Z Gastroenterol 2006; 44 - P242
DOI: 10.1055/s-2006-950839

Significance of HBsAg and HDVRNA levels in patients with delta hepatitis recruited in the Hep-Net/International HDV intervention trial

K Zachou 1, C Yurdaydin 2, U Drebber 3, G Dalekos 4, A Erhardt 5, Y Cakaloglu 6, H Degertekin 7, S Gurel 8, S Zeuzem 9, H Bozkaya 2, V Schlaphoff 1, HP Dienes 3, T Bock 10, MP Manns 1 H Wedemeyer 1, For the International Delta Hepatitis Study Group
  • 1Medizinische Hochschule Hannover, Gastroenterologie, Hepatologie und Endocrinologie, Hannover, Germany
  • 2University of Ankara Medical School, Gastroenterology Section, Ankara, Turkey
  • 3University of Cologne, Institute of Pathology, Cologne, Germany
  • 4Medical School, University of Thessaly, Department of Internal Medicine (Academic Liver Unit and Research Laboratory of Internal Medicine), Larissa, Greece
  • 5Heinrich-Heine University, Department of Gastroenterology, Hepatology and Infectious Diseases, Dusseldorf, Germany
  • 6University of Istanbul Medical School, Gastroenterohepatology Section, Istanbul, Turkey
  • 7Dicle University Medical School, Gastroenterology Section, Diyarbakir, Turkey
  • 8Uludag University Medical School, Gastroenterology Section, Bursa, Turkey
  • 9Saarland University Hospital, Department of Internal Medicine II, Homburg/Saar, Germany
  • 10University of Tuebingen, Institute of Pathology, Tuenbigen, Germany

Aims: Hepatitis delta virus (HDV) infection is associated with severe liver disease with limited treatment options. We investigated the significance of HDV-RNA, HBsAg and HBV-DNA levels and analysed histological, biochemical and demographic parameters in patients recruited in an International-multicenter intervention trial.

Methods: 91 patients with chronic HDV infection were randomized (39 in Turkey, 43 in Germany and 9 in Greece). 85 sera were available for HDV-RNA, HBsAg and HBV-DNA quantification. Blinded histological grading and staging (Ishak-score) was performed by the Hep-Net central pathologist.
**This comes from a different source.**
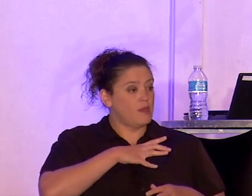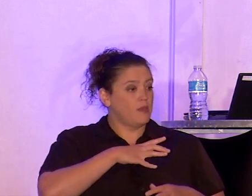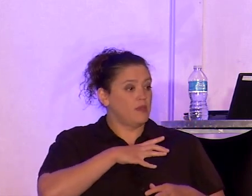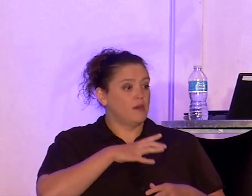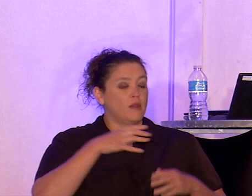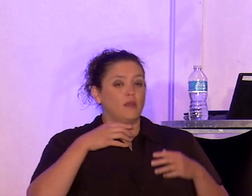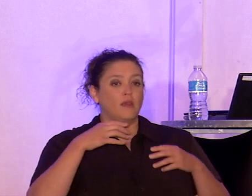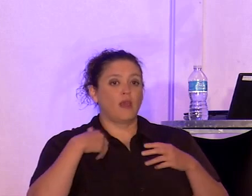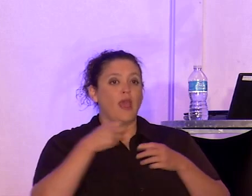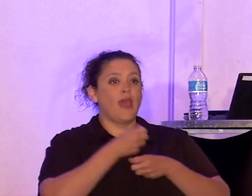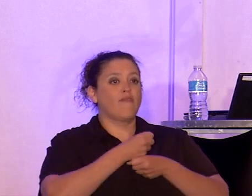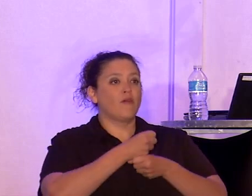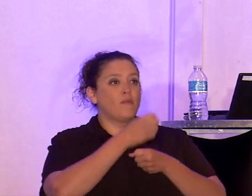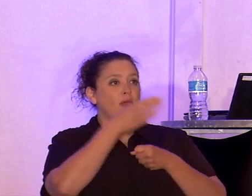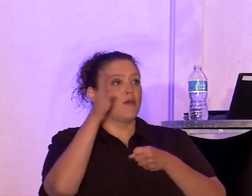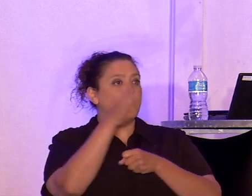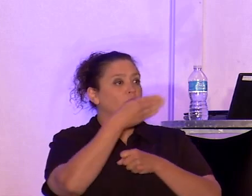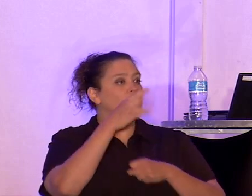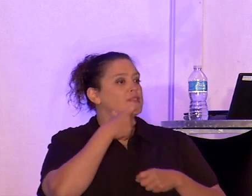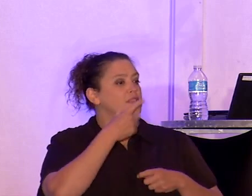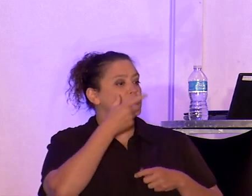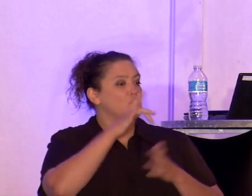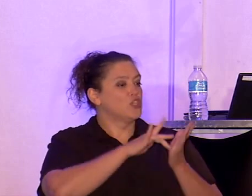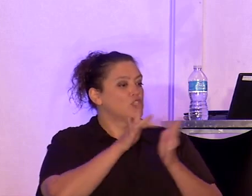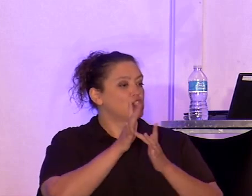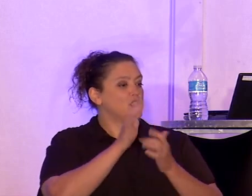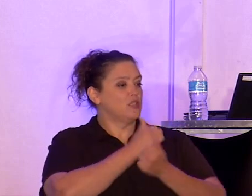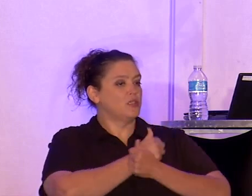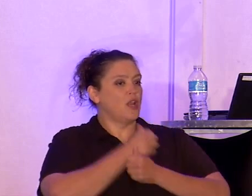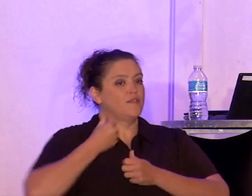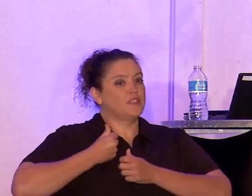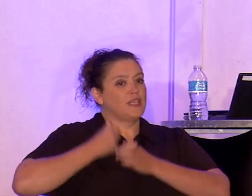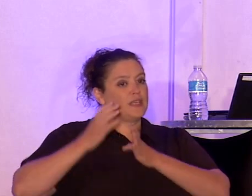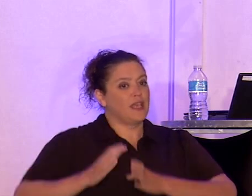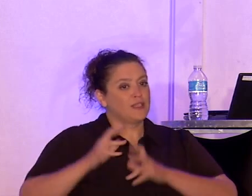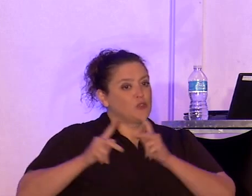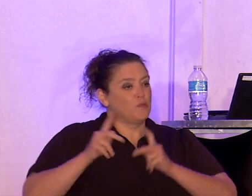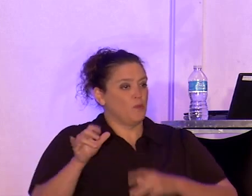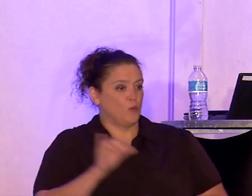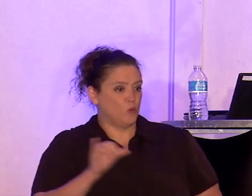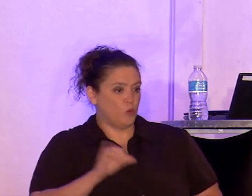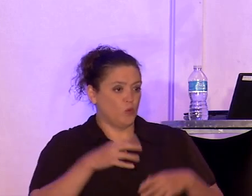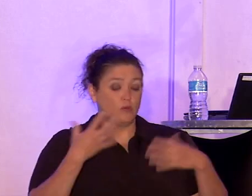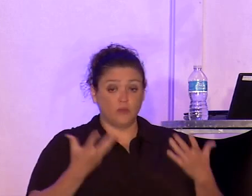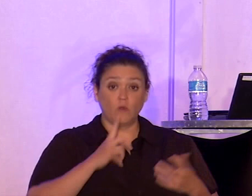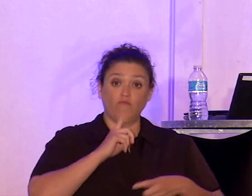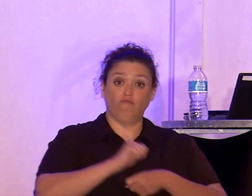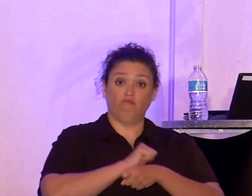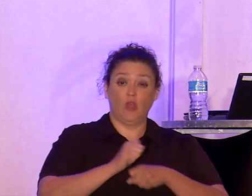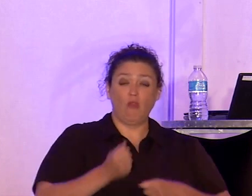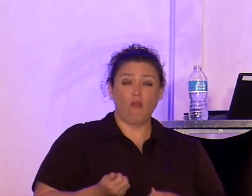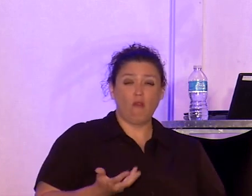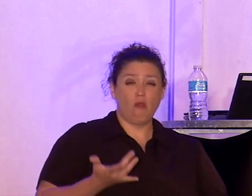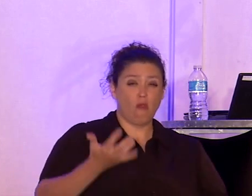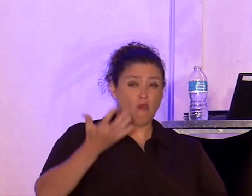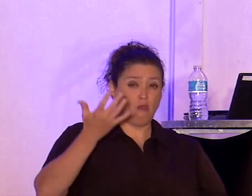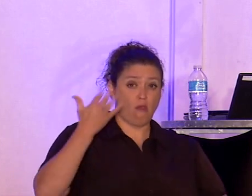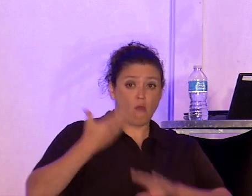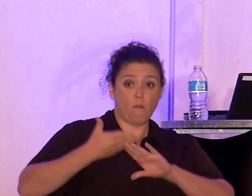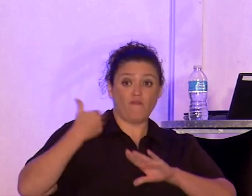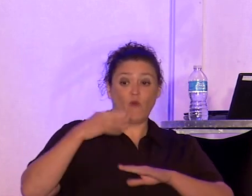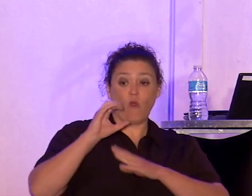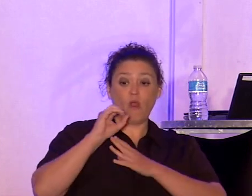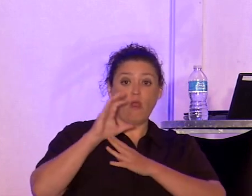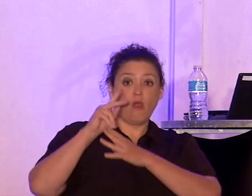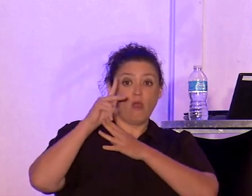Jesus loves gangsters, too. So let's break it down. Long before Occupy Wall Street's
Results: 57 patients (63%) were male, median age 38 years (range 17–62) and 15% tested HBeAg positive. Demographic, clinical and laboratory characteristics of the patients did not differ in respect to country of origin. HDV viremia ranged from <120 to 8,4×107 copies/ml (median 5,8×105). The majority of the patients (52%) showed high HDV-RNA and low HBV-DNA levels. Only 4 patients (5%) had high HBV-DNA and low HDV-RNA levels. HDV-RNA was correlated positively with HBsAg levels (p=0.002) and negatively with age (p=0.023). HBsAg levels were correlated negatively with age (p=0.002) and positively with grading (p=0.019). The mean histological grading and staging scores were 3.2±1.3 and 7.3±2.17, respectively. Only gGT was independently associated with staging (p=0.032). No parameter was independently associated with histological grading. HBsAg expression in liver tissue was associated with higher HBV-DNA levels (p=0.002), lower gGT levels (p=0.015), higher albumin levels (p=0.043) and HBeAg positivity (p=0.029). Patients with HBcAg expression in liver tissue had lower grading scores (p=0.003) and HBsAg levels in serum (p=0.033).

Conclusions: In chronic HDV infection, biochemical parameters may not reliably indicate the stage of the disease and thus liver biopsy is required. HDV viremia is highly variable, is negatively correlated with HBV replication and is not related to biochemical activity or histological grading and staging, suggesting that HDV is non-cytopathic. Thus, immune responses are likely to play the major role in the pathogenesis of delta hepatitis.